Jamie Gold, a wellness design professional and author of “Wellness by Design,” suggests cabinet organizers that pull out, pull down, swing forward, or roll. These mechanisms make the contents easier to reach.

And the best part?

“These are fairly easy to add to an existing home,” Gold notes.

4. Bidets and grab bars

Photo by Glenn Robert Lym Architect 

Bathroom design is critical when it comes to inclusive amenities in the home.

Gold votes for bidets on toilets for “easier, safe hygiene and personal independence.”

And sitting down while washing is generally smarter when one’s balance isn’t reliable.

“Try a shower bench or chair (which costs less) for seated showering,” Gold adds.

Several experts also mentioned grab bars in showers, tubs, and near toilets.

“They don’t have to look like hospital ones, either. Grab bars today come in the same styles and finishes as your plumbing fixtures, so they’ll look integrated,” says O’Brien.

5. Open layouts and barrier-free entry

Allowing lots of space to maneuver is another hallmark of universal design.

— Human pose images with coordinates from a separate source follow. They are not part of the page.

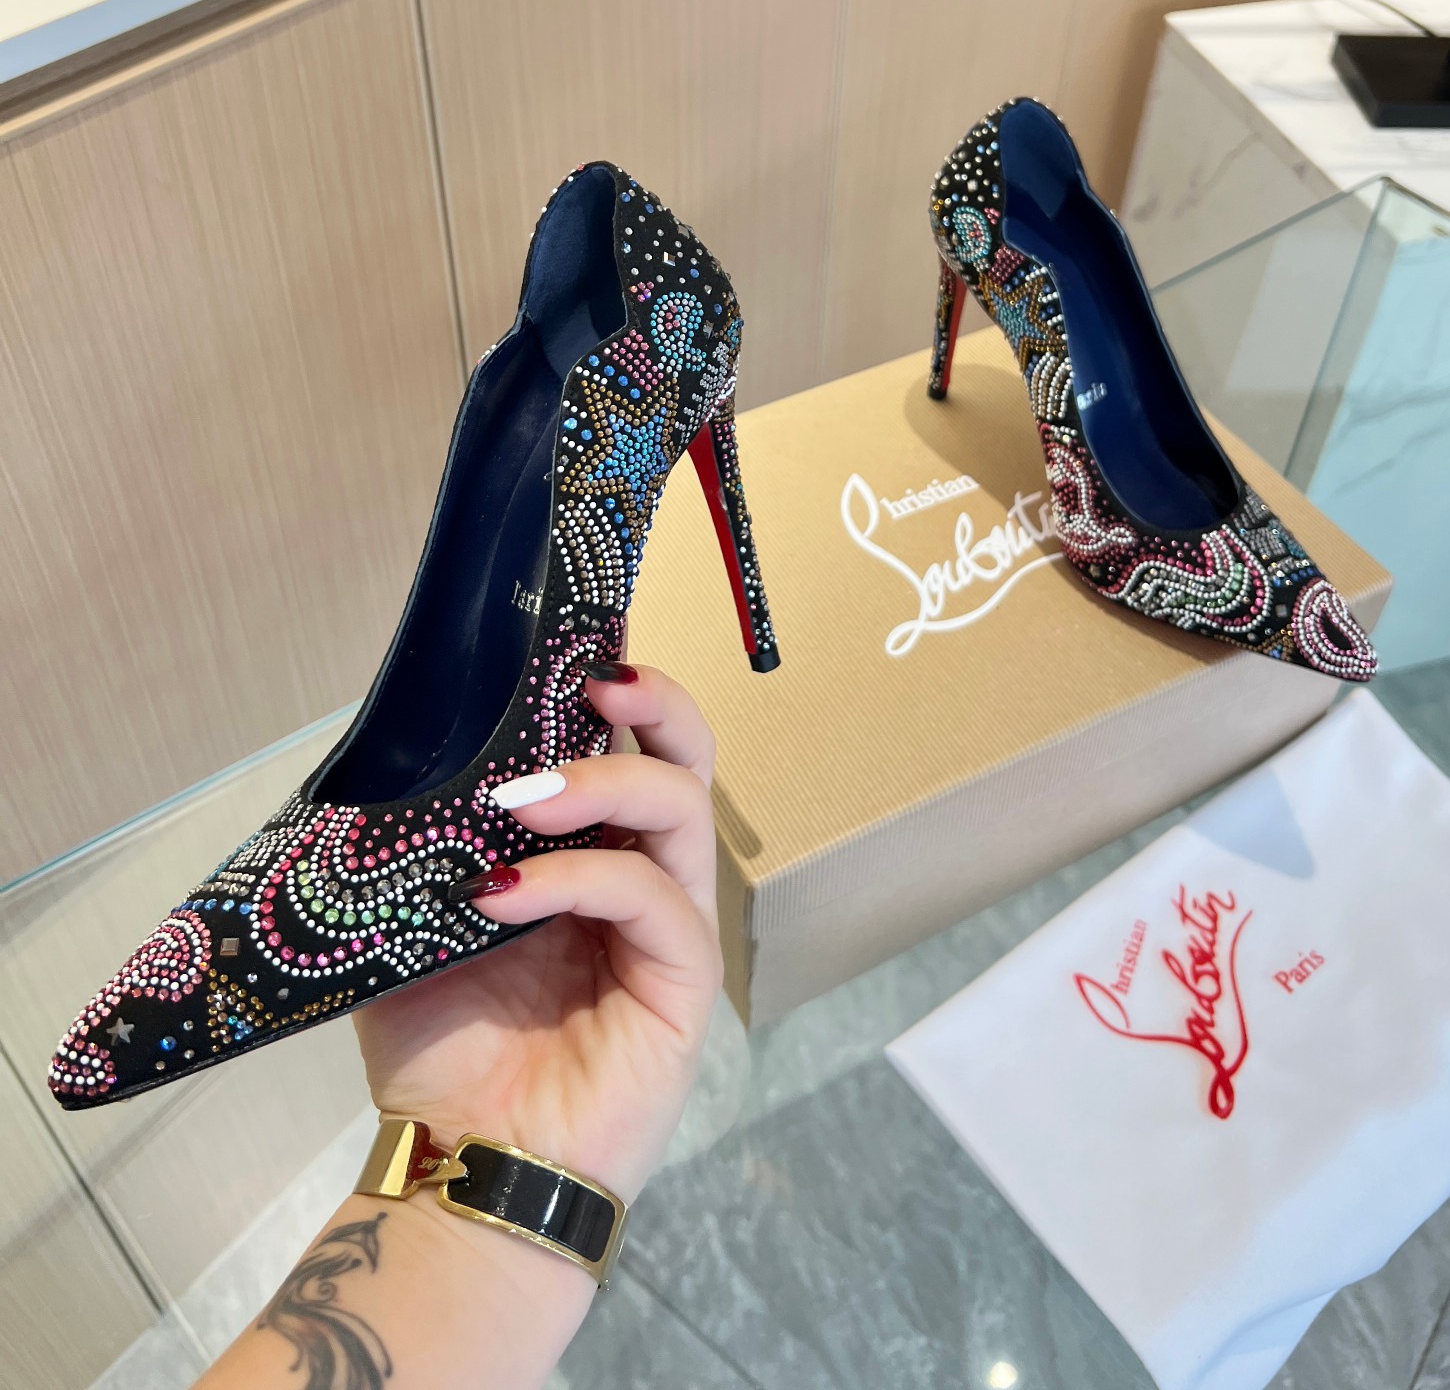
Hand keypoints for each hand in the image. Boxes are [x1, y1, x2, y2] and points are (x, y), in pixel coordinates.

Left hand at [353, 666, 721, 1203]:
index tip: (574, 652)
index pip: (627, 751)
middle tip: (599, 681)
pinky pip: (653, 899)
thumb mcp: (413, 925)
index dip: (616, 696)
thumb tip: (392, 760)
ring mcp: (669, 929)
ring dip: (605, 782)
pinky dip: (580, 877)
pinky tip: (506, 894)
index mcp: (589, 855)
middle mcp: (641, 879)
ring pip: (683, 810)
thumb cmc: (443, 1052)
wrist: (460, 1168)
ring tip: (526, 799)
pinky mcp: (684, 982)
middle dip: (654, 705)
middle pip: (687, 760)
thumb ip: (424, 851)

This starts with nixing stairs and creating a one-level, living layout. Barrier-free entry to rooms allows wheelchairs and walkers to roll smoothly. Plus, it reduces the risk of tripping for residents who are mobile.

“Barrier-free entry means removing thresholds, for a smoother transition from room to room,” says Graham. “And it also helps those who may be visually impaired.”

The same idea can be translated into the shower, says Rachel Spater, a project manager with AllState Ventures, which recently designed a three-building rental development in New Rochelle, NY.

“A plastic shower pan can make the entry curbless, but it isn’t pretty,” adds Spater. “And dropping a shower’s concrete slab an inch or more to make a slope is expensive.”

The solution for this project, as well as for homeowners in single-family dwellings, was to install a very shallow linear drain, cover it in a gorgeous mosaic tile, and pitch the water from both directions to conceal it.

“The result is a shower with a universal design that also has high-end appeal,” says Spater.

6. Voice-activated upgrades

“Smart lights activated by voice control remove the need to feel around for switches in the dark or have to reach for them at all,” says Graham.